Thanks to the advancement of ship building design and technology, we are seeing orders for 22,000~24,000 TEU Container vessels. While it's good that the scale of economy is achieved by these mammoth container vessels, and we are benefited by reduced freight costs for the goods we buy, which arrive us by surface transportation. Won't these 20,000~24,000 TEU ships use continue to transit Suez Canal? Of course, they will.
What do we learn from Ever Given? We have to be patient and we shouldn’t jump into conclusions until the ship clears Egypt to hear from the stakeholders. Aren't the 20,000 TEU ships passing through the canal now and sailing past the Ever Given, detained and anchored at Great Bitter Lake?

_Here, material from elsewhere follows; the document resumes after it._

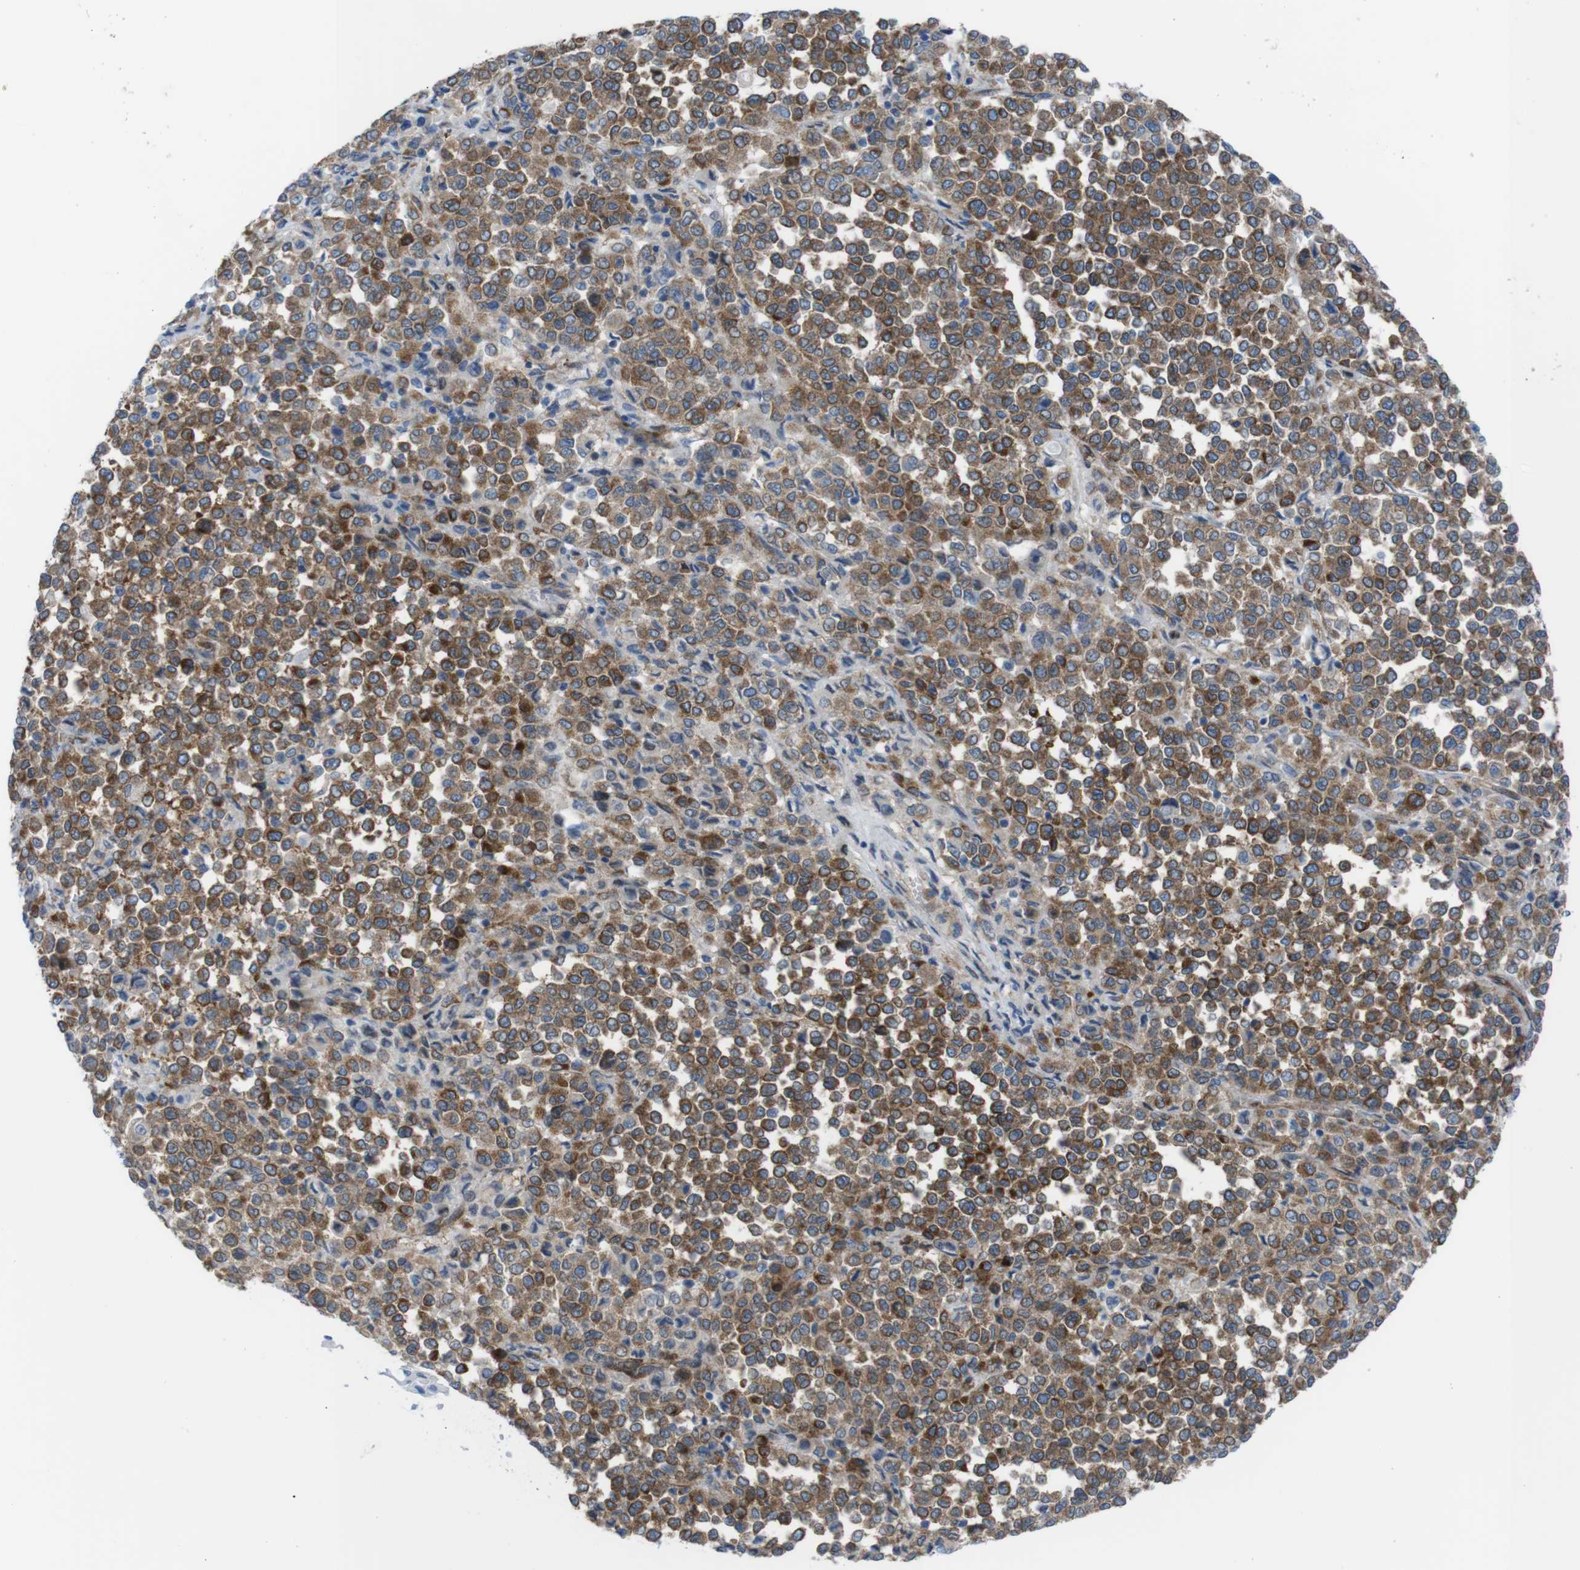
{"staining": {"intensity": "moderate", "quantity": ">75%", "location": "cytoplasmic/membranous"}, "tissue": "melanoma", "cell_type": "Tumor cells", "image_type": "cancer", "snomed": [{"axis": "morphology", "description": "Malignant melanoma, Metastatic site"}, {"axis": "topography", "description": "Pancreas"}], "caption": "This photomicrograph exhibits IHC staining of melanoma, with medium moderate cytoplasmic/membranous expression in about >75% of tumor cells.", "gene": "DIAPH2", "patient": {"sex": "female", "age": 30}}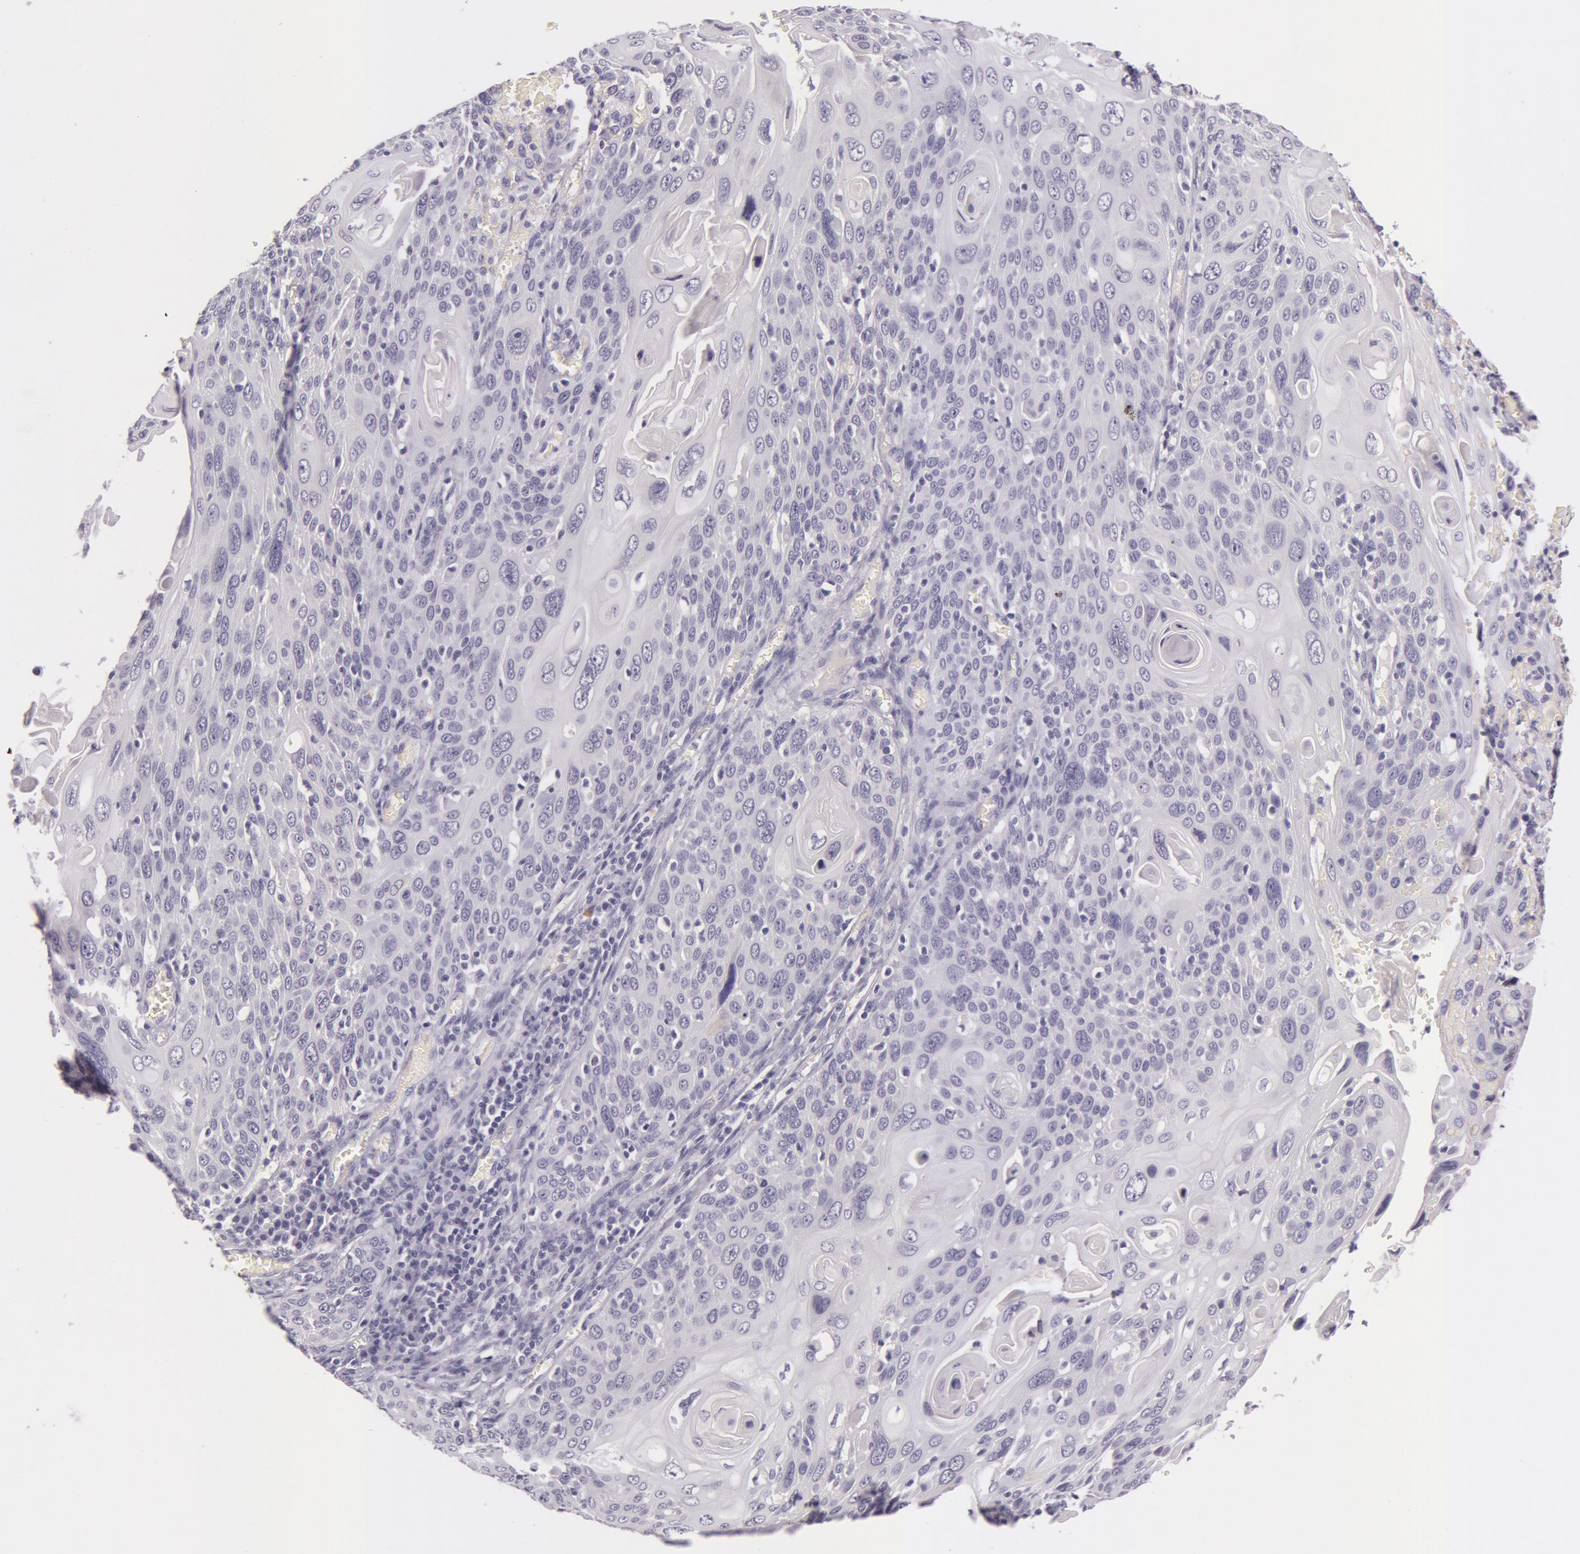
{"staining": {"intensity": "negative", "quantity": "none", "location": "none"}, "tissue": "cervical cancer", "cell_type": "Tumor cells", "image_type": "cancer", "snomed": [{"axis": "morphology", "description": "Squamous cell carcinoma, NOS"}, {"axis": "topography", "description": "Cervix"}], "caption": "Photomicrograph shows no significant protein positivity in tumor cells of cervical squamous cell carcinoma.", "gene": "CKB", "patient": {"sex": "female", "age": 54}}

Interesting world of procedures and feel lucky to have sailed from 1976~1996 with hardly any procedures and managed ships from 1996~2020 with as minimal procedures as possible. Feel happy to have resisted every cry to issue more and more procedures, just because they looked "good to have", but "not practical for compliance". Believed in empowering people to do the right thing and focus on what matters.
Don't we all need less procedures and focus on doing what matters?.